Hanya saja, satu hari di bulan April 2019 rupanya berhasil membuatnya mempertanyakan dirinya sendiri. Theresa Cheon, tiba-tiba menunjukkan padanya perihal sebuah berita dengan judul “BAE HWANGJU, KANDIDAT KUAT PRESIDEN KOREA SELATAN SELANJUTNYA?” dengan foto yang amat dikenali berada di samping tulisan itu. Iya, Marin jelas mengenali sosok itu. Dia adalah ayahnya, seseorang yang pernah membuatnya amat percaya akan sebuah janji. Melihat sang ayah yang hidup dengan baik, membuatnya sedikit lega. Marin tak bisa menampik bahwa ia merindukan sosok itu, dan sang ibu asuh sepertinya jua menyadarinya. Hal itulah yang membuat Marin ikut mempertanyakan dirinya sendiri, apakah ia sudah berhasil melupakan seluruh masa lalu kelamnya atau justru ia masih terbelenggu di dalamnya? Belum lagi, fakta di mana ia hingga kini belum mengetahui fakta di balik tragedi yang menewaskan sang ibu, sebelas tahun yang lalu.

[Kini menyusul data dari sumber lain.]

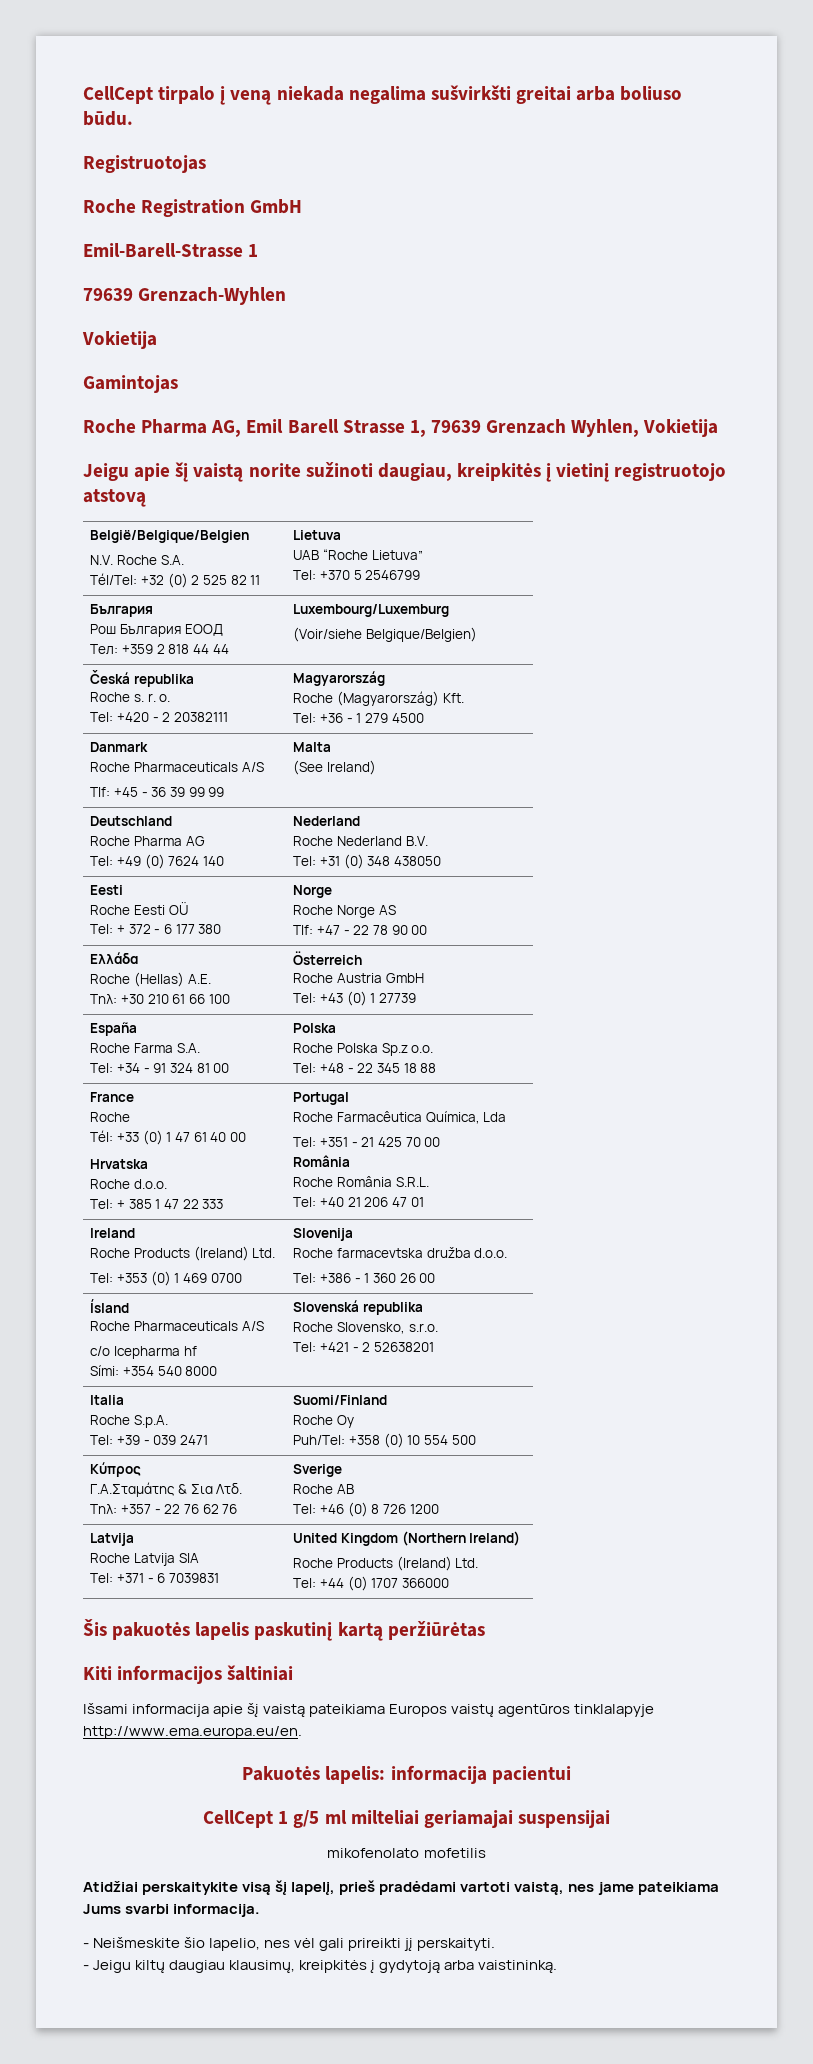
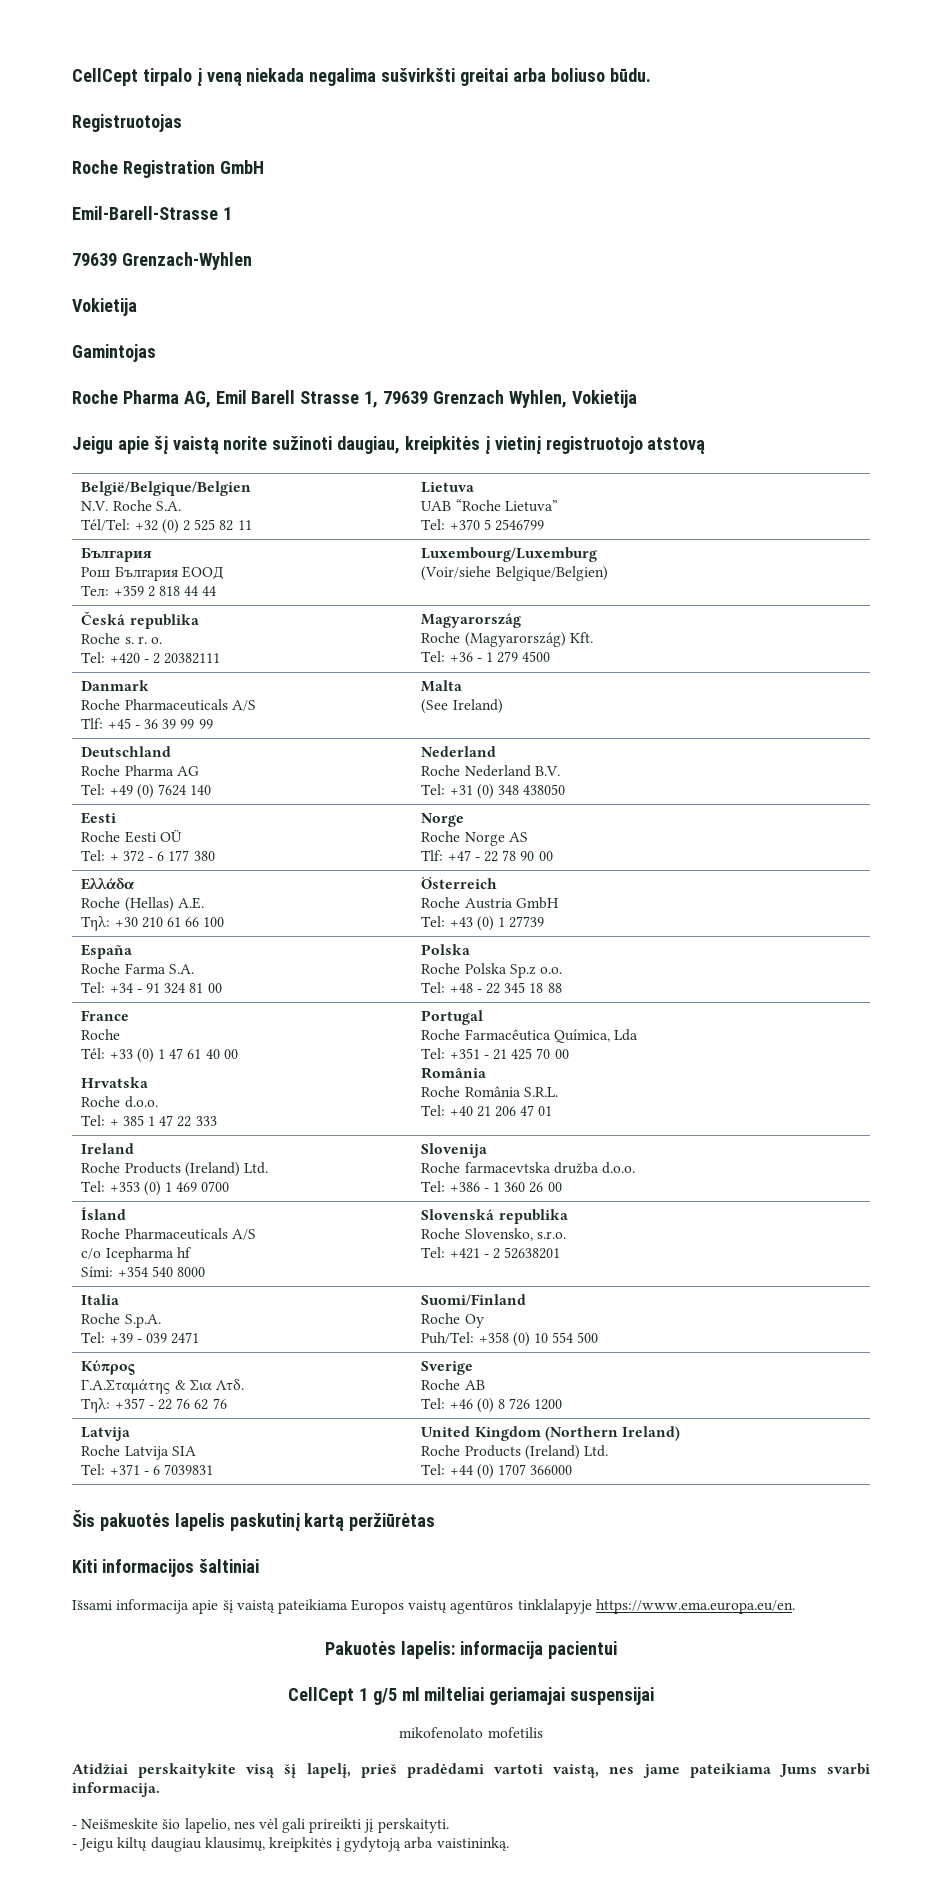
[83,1726,302,1739] http://www.ema.europa.eu/en. -> [595,1599,795,1614] https://www.ema.europa.eu/en.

Bersamaan dengan itu, Theresa menyodorkan sebuah formulir pendaftaran universitas, dengan tulisan SEOUL NATIONAL UNIVERSITY yang tercetak tebal di sana. Memang, Marin tengah menyiapkan diri untuk melanjutkan studi ke jenjang yang lebih tinggi. Fashion Institute of Technology menjadi pilihan utama, di mana ia akan kembali belajar sebagai seseorang mahasiswa. Tetapi, ketika melihat formulir yang ditawarkan oleh Theresa, Marin dibuat kembali berpikir. Apakah ini saat yang tepat untuk menagih janji pada sang ayah, sekaligus mengusut kebenaran di balik tragedi sebelas tahun silam?
Butuh waktu satu minggu bagi Marin ‘tuk meyakinkan dirinya sendiri perihal jalan yang hendak ia ambil. Menuju Seoul National University. Menuju kota kelahirannya, Seoul. Menuju sang ayah dan segala teka-teki yang membungkusnya. Menuju marabahaya yang mungkin, masih mengejarnya. Atas semua resiko yang mungkin terjadi, Cheon Marin akan menerimanya.
“Ini semua demi janji, demi kebenaran, demi Ibu ... dan demi diriku sendiri.”